Here's what I'd suggest.

- Since the proposed new Part 23 classification of aircraft is performance and number of seats, the pilot license structure should also be changed. Namely, the licenses and ratings give access to particular levels of aircraft and performance.

For example, a LSA license would allow access to Level 1 (Simple) Aircraft up to 120 kts with other limited flying privileges. A Recreational license would grant access to the rest of Level 1 Aircraft with less restrictions. A Private pilot license would grant access to the other levels of aircraft. However, ratings will still be needed for complex, tailwheel, high performance, and the like.

This will streamline the licensing structure as well as make it very clear to pilots just what planes they can fly. Based on it, an LSA pilot could fly a Cessna 152 or a Piper Cub following tailwheel training. The idea of this is to open up more existing aircraft to lower level training. This reduces the cost of entry into aviation both for training and aircraft acquisition.
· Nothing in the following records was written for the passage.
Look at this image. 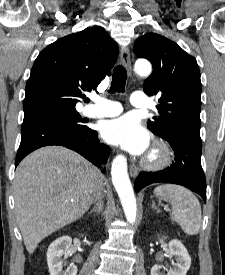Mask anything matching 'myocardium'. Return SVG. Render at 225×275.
<instances>
[{"instance_id":"f54148a6","label":"myocardium","mask_w":225,"mask_h":275,"mask_svg":"<svg viewBox=\"0 0 225 275\" xmlns=\"http://www.w3.org/2000/svg\"><path fill=\"white\" fill-rule=\"evenodd\" d=\"M173 159V151L170 146L162 141L156 140L142 161L146 170L157 171L167 167Z\"/></svg>"}]
</instances>
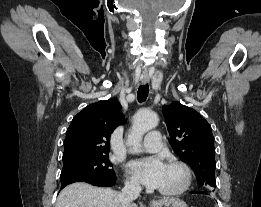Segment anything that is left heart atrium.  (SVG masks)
<instances>
[{
	"instance_id": "1",
	"label": "left heart atrium",
	"mask_w": 261,
	"mask_h": 207,
	"mask_svg": "<svg viewBox=\"0 0 261 207\" xmlns=\"http://www.w3.org/2000/svg\"><path fill=\"white\" fill-rule=\"evenodd\" d=\"M164 164L159 159L133 161L130 167L137 178L146 186L157 188L163 173Z\"/></svg>"
}]
</instances>
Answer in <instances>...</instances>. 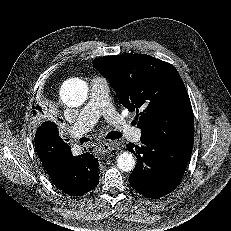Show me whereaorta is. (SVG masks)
<instances>
[{
    "label": "aorta",
    "mask_w": 231,
    "mask_h": 231,
    "mask_svg": "<svg viewBox=\"0 0 231 231\" xmlns=\"http://www.w3.org/2000/svg\"><path fill=\"white\" fill-rule=\"evenodd\" d=\"M88 96V87L80 79L65 81L60 90V98L68 107H78L84 103ZM136 161L130 152H123L117 157V166L121 171L129 172L135 168Z\"/></svg>",
    "instance_id": "obj_1"
}]
</instances>
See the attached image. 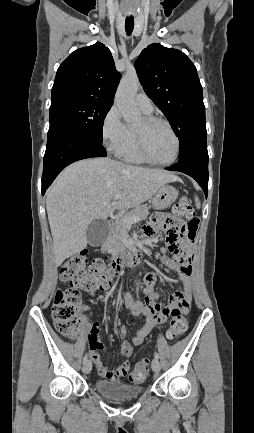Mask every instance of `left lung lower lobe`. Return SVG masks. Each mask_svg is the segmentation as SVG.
<instances>
[{
  "label": "left lung lower lobe",
  "mask_w": 254,
  "mask_h": 433,
  "mask_svg": "<svg viewBox=\"0 0 254 433\" xmlns=\"http://www.w3.org/2000/svg\"><path fill=\"white\" fill-rule=\"evenodd\" d=\"M208 160V154H194L183 160H179L177 164L166 168V170L183 172L194 178L203 189L207 198Z\"/></svg>",
  "instance_id": "0a47b994"
}]
</instances>
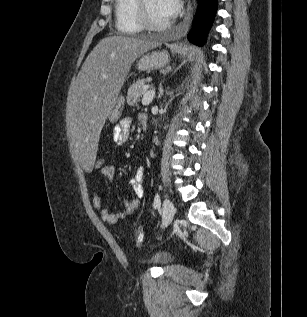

Additionally, as indicated in the proposed Part 23 rewrite, there are no weight divisions (up to the 19,000 lb weight limit for Part 23 of course). This is great to see because the 1320 lb LSA weight limit is just arbitrary and has little benefit. Imagine if Cessna 152s could be used towards LSA training. There is also no real reason that a Cessna 152 can't be used for training when a slight faster but lower weight 162 can. (In fact, various reviewers and commentators have expressed more favorable opinions for the 152's handling over the 162's.)

Dream away. Only time will tell if the policymakers will make the right decisions.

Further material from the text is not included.